■ **Задания**:
[A] В какой школе выступал Чуковский, согласно отрывку?
[B] Пожалуйста, продублируйте без изменений фрагмент отрывка, который начинается со слов «Милый, милый мой» и заканчивается словами «рукава его пальто.».

■ **Отрывок**:
Из тайника, о котором не должна была знать ни одна душа, даже Коля, то есть из норы какого-то зверя в углу нашей глинобитной комнатенки, были извлечены рукописи. Впервые в жизни мне предстояло составить сборник стихов да еще для такого читателя. Как и следует любителю классики, я расположил стихи в хронологическом порядке. Стихи для детей, то есть для моего младшего брата Димы и Колиного братишки Володи, я в сборник не включил, полагая, что они уступают сказкам Чуковского и вряд ли его заинтересуют, переводы тоже. Были отобраны лишь баллады о доблестях древних славян и средневековых шотландцев, философские стихи о смерти и о смысле жизни, пейзажи старого Ташкента и моей Калуги, по которой я тосковал в эвакуации, и, конечно же, стихи о войне. Теперь все было как у классиков, если не считать столь зияющего пробела, как полное отсутствие любовной лирики.

Я начал уже переписывать стихи в книжечку, но с ужасом подумал, кто будет их завтра читать.

Коля исчез. Он догадывался: вместо того чтобы переписывать стихи для Чуковского (как будто Корней Иванович их ждет не дождется), я, разумеется, начну самым жалким образом вымогать назад свое честное слово. Взрослые были на работе. Зато маленький Володя что-то пронюхал и от волнения сам сочинил стихи, адресованные прямо Чуковскому:

Милый, милый мой Корней!

Для меня ты всех милей.

Жму тебя со всего духу

За твою "Муху-Цокотуху"!

Совсем недавно и я точно так же относился к Корнею Ивановичу. Но сейчас все было иначе. Ведь я уже видел и слышал Чуковского (мальчик, любящий литературу, оказавшись в одном городе с Чуковским, как я полагаю, не мог не встретить Корнея Ивановича, - во всяком случае, вероятность такой встречи была очень высокой). С молчаливой стайкой ребятишек я провожал его по улице Хамзы к трамвайной остановке Ходра, когда он возвращался домой после выступления в нашей школе № 42 имени Чапаева.

Был последний день сорок первого года. Приближалась новогодняя ночь без елок, угощений и даже без снега. Возле каждого фонаря мы обгоняли Корнея Ивановича и заглядывали ему в лицо. Я ухитрился даже дотронуться до рукава его пальто.

Мы почему-то ждали, что писатель сейчас пошутит, скажем, так, как пошутил Горький, о котором он рассказывал у нас в школе. (Алексей Максимович, увидев малыша поздней ночью в вестибюле гостиницы, урезонил его таким стишком:

Даже кит

Ночью спит!)

Но лицо Чуковского было усталым и скорбным. Мы не знали, что один из его сыновей в это время защищал осажденный Ленинград, а другой погиб в московском ополчении.

[Записи из набора данных]
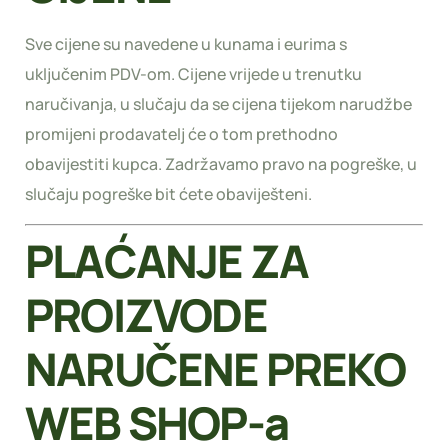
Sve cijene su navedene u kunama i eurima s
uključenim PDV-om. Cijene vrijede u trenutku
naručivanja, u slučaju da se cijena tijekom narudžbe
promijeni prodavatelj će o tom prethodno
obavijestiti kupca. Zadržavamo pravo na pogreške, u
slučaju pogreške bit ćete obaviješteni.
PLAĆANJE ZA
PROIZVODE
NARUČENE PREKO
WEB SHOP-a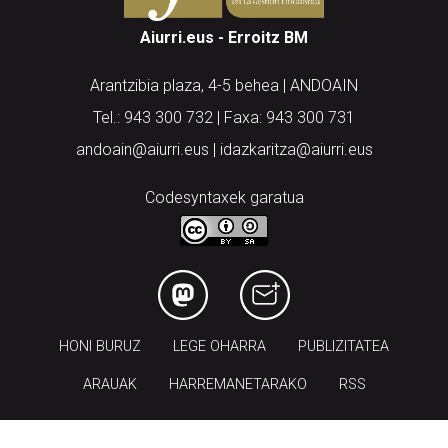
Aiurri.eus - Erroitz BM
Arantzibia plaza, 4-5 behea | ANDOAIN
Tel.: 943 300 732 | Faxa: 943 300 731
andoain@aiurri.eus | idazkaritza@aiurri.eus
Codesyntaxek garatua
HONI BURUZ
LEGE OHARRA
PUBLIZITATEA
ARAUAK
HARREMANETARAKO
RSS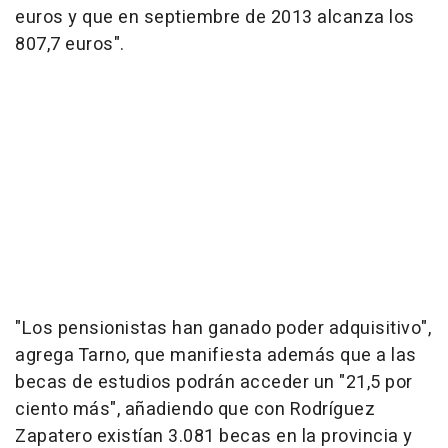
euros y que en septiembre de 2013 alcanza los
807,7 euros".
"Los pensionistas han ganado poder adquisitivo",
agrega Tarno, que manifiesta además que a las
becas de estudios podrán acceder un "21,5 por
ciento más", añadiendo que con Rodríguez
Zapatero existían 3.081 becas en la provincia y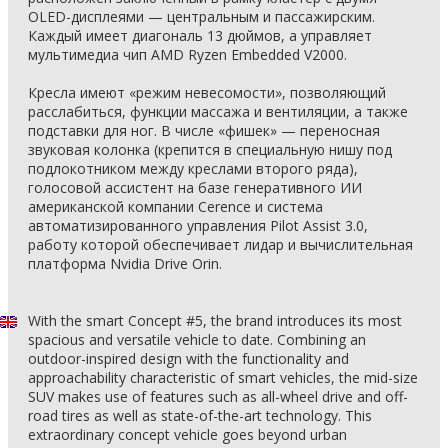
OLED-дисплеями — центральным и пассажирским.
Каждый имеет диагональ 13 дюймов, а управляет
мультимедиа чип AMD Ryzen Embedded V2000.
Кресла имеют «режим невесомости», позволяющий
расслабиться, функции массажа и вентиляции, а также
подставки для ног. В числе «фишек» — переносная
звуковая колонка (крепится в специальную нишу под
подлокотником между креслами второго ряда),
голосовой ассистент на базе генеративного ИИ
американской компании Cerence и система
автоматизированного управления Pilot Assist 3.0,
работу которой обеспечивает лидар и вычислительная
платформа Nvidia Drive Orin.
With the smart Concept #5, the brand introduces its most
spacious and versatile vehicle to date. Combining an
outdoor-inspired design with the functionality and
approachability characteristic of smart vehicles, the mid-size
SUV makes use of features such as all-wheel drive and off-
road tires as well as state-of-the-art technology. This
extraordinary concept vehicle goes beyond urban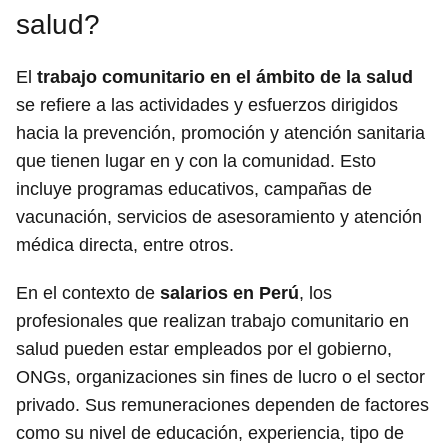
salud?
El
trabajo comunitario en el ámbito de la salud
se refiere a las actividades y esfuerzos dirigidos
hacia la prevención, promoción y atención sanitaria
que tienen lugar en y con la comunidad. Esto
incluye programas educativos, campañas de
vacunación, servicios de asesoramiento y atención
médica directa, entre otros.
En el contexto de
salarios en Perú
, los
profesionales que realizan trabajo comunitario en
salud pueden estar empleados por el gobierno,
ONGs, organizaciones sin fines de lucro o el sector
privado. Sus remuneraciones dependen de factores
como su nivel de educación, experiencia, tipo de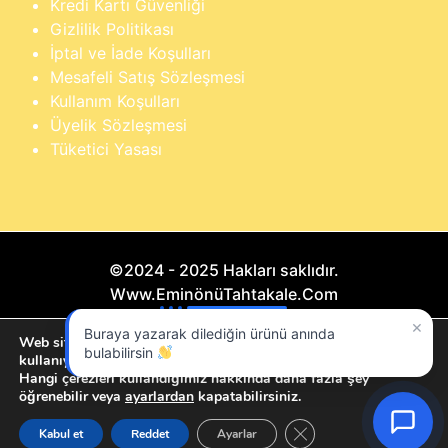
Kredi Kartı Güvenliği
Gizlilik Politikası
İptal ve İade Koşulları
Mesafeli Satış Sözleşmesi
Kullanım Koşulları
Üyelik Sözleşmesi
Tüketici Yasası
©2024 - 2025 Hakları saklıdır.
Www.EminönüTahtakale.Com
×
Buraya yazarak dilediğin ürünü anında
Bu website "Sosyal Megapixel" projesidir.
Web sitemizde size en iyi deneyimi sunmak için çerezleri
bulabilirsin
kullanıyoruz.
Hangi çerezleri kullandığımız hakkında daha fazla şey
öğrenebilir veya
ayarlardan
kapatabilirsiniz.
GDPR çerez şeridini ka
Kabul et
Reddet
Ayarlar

■ **Ответы к заданиям**:
[A] В школе № 42 имени Чапаева.

[B]
Милый, милый мой Корней!

Для меня ты всех милей.

Жму тебя со всего духу

За твою "Муху-Цокотуху"!

Совсем недавно и я точно так же относился к Корнею Ивановичу. Но сейчас все было иначе. Ведь я уже видел и слышал Чуковского (мальчик, любящий литературу, оказавшись в одном городе с Чуковским, как я полагаю, не мог не встретить Корнея Ивановича, - во всяком случае, вероятность такой встречи была очень высокой). С молчаливой стайкой ребятишек я провожал его по улице Хамзы к трамвайной остановке Ходра, когда он возвращался домой после выступления в нашей школе № 42 имени Чапаева.

Был последний день сорок первого года. Приближалась новогодняя ночь без елок, угощений и даже без снега. Возле каждого фонаря мы обгоняли Корнея Ивановича и заглядывали ему в лицо. Я ухитрился даже дотронуться до рукава его пальто.